Action item
An exact repetition of the data is required; no picture should appear in it.

——

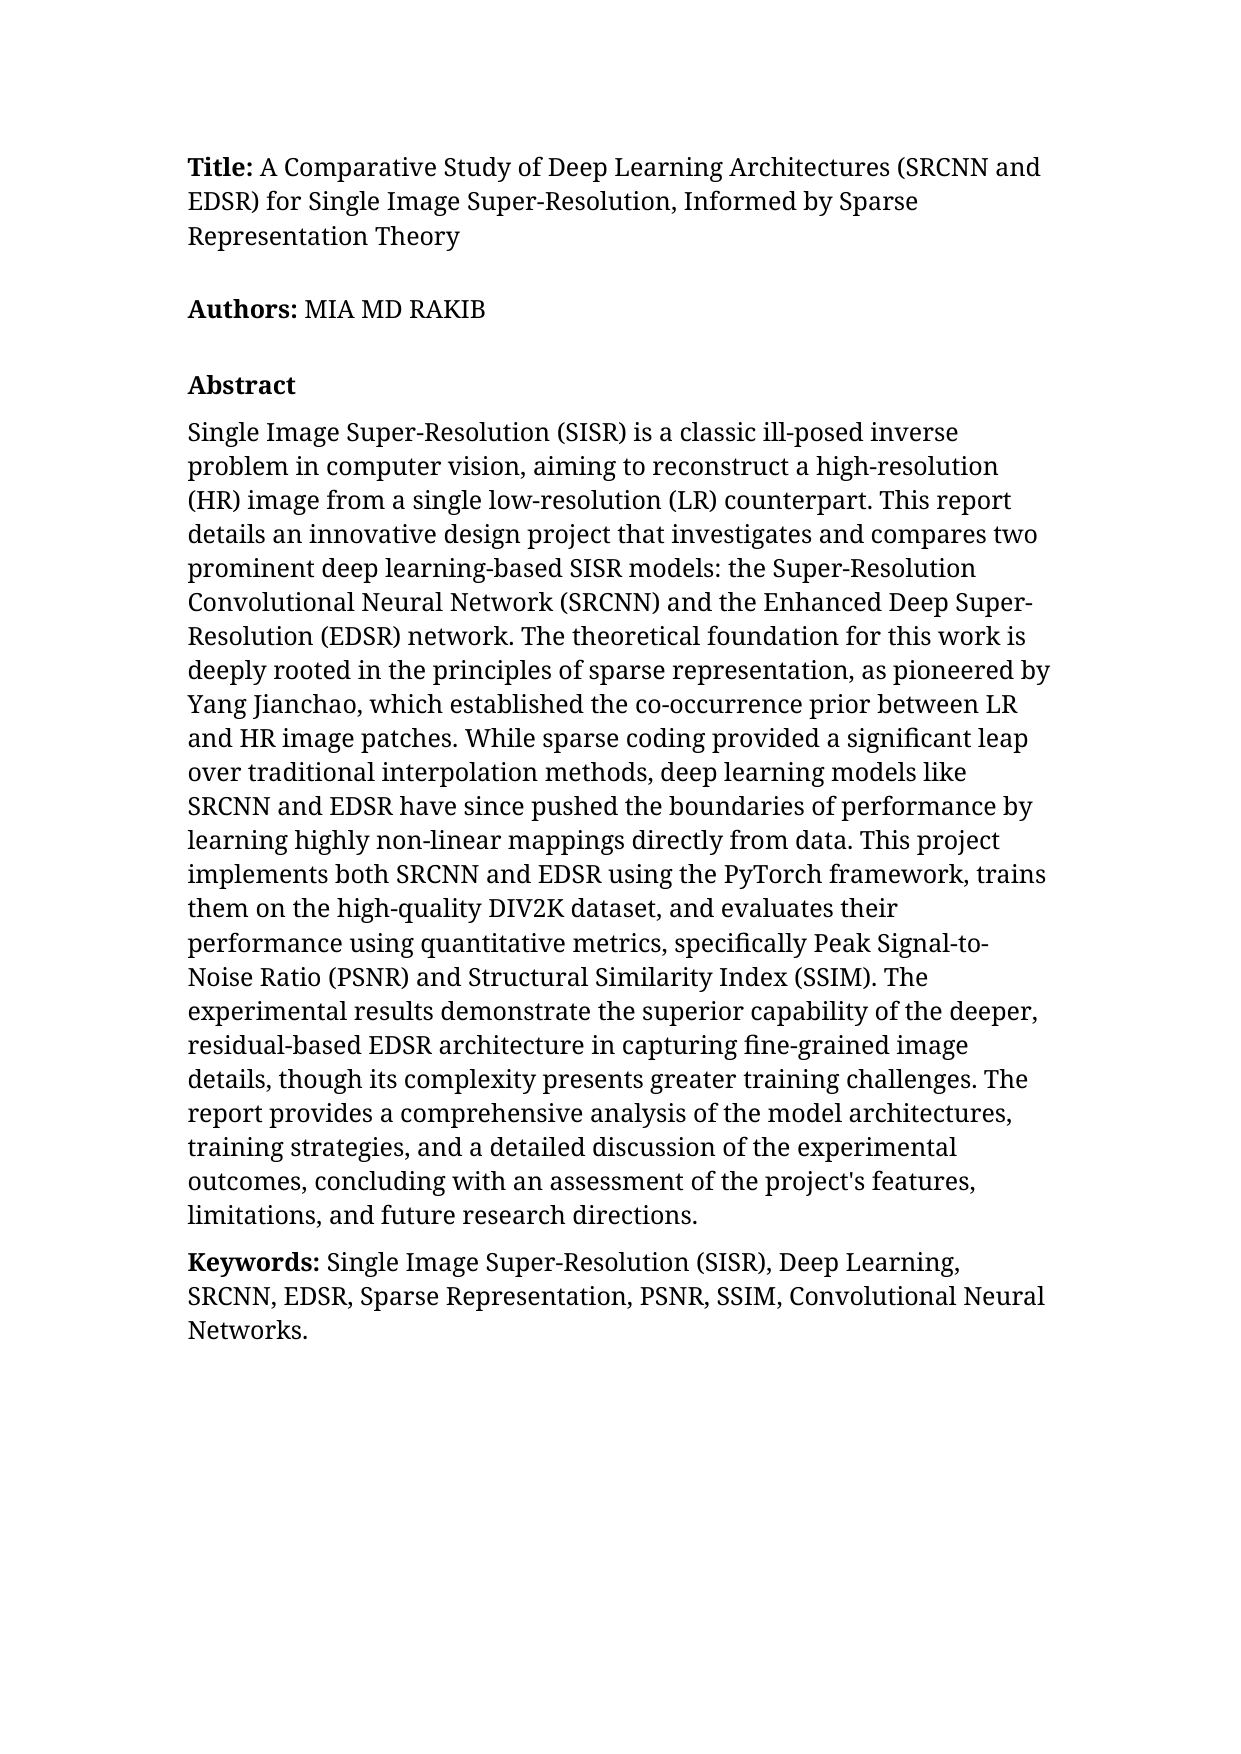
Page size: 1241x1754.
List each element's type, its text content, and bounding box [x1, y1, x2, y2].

text Authors: MIA MD RAKIB [187, 292, 1053, 326]
text Keywords: Single Image Super-Resolution (SISR), Deep Learning, SRCNN, EDSR, Sparse Representation, PSNR, SSIM, Convolutional Neural Networks. [187, 1244, 1053, 1346]
text Title: A Comparative Study of Deep Learning Architectures (SRCNN and EDSR) for Single Image Super-Resolution, Informed by Sparse Representation Theory [187, 150, 1053, 252]
text Abstract [187, 368, 1053, 402]
text Single Image Super-Resolution (SISR) is a classic ill-posed inverse problem in computer vision, aiming to reconstruct a high-resolution (HR) image from a single low-resolution (LR) counterpart. This report details an innovative design project that investigates and compares two prominent deep learning-based SISR models: the Super-Resolution Convolutional Neural Network (SRCNN) and the Enhanced Deep Super-Resolution (EDSR) network. The theoretical foundation for this work is deeply rooted in the principles of sparse representation, as pioneered by Yang Jianchao, which established the co-occurrence prior between LR and HR image patches. While sparse coding provided a significant leap over traditional interpolation methods, deep learning models like SRCNN and EDSR have since pushed the boundaries of performance by learning highly non-linear mappings directly from data. This project implements both SRCNN and EDSR using the PyTorch framework, trains them on the high-quality DIV2K dataset, and evaluates their performance using quantitative metrics, specifically Peak Signal-to-Noise Ratio (PSNR) and Structural Similarity Index (SSIM). The experimental results demonstrate the superior capability of the deeper, residual-based EDSR architecture in capturing fine-grained image details, though its complexity presents greater training challenges. The report provides a comprehensive analysis of the model architectures, training strategies, and a detailed discussion of the experimental outcomes, concluding with an assessment of the project's features, limitations, and future research directions. [187, 414, 1053, 1232]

——

Task answer
Page size: 1241x1754.
List each element's type, its text content, and bounding box [x1, y1, x2, y2].

text Authors: MIA MD RAKIB [187, 292, 1053, 326]
text Keywords: Single Image Super-Resolution (SISR), Deep Learning, SRCNN, EDSR, Sparse Representation, PSNR, SSIM, Convolutional Neural Networks. [187, 1244, 1053, 1346]
text Title: A Comparative Study of Deep Learning Architectures (SRCNN and EDSR) for Single Image Super-Resolution, Informed by Sparse Representation Theory [187, 150, 1053, 252]
text Abstract [187, 368, 1053, 402]
text Single Image Super-Resolution (SISR) is a classic ill-posed inverse problem in computer vision, aiming to reconstruct a high-resolution (HR) image from a single low-resolution (LR) counterpart. This report details an innovative design project that investigates and compares two prominent deep learning-based SISR models: the Super-Resolution Convolutional Neural Network (SRCNN) and the Enhanced Deep Super-Resolution (EDSR) network. The theoretical foundation for this work is deeply rooted in the principles of sparse representation, as pioneered by Yang Jianchao, which established the co-occurrence prior between LR and HR image patches. While sparse coding provided a significant leap over traditional interpolation methods, deep learning models like SRCNN and EDSR have since pushed the boundaries of performance by learning highly non-linear mappings directly from data. This project implements both SRCNN and EDSR using the PyTorch framework, trains them on the high-quality DIV2K dataset, and evaluates their performance using quantitative metrics, specifically Peak Signal-to-Noise Ratio (PSNR) and Structural Similarity Index (SSIM). The experimental results demonstrate the superior capability of the deeper, residual-based EDSR architecture in capturing fine-grained image details, though its complexity presents greater training challenges. The report provides a comprehensive analysis of the model architectures, training strategies, and a detailed discussion of the experimental outcomes, concluding with an assessment of the project's features, limitations, and future research directions. [187, 414, 1053, 1232]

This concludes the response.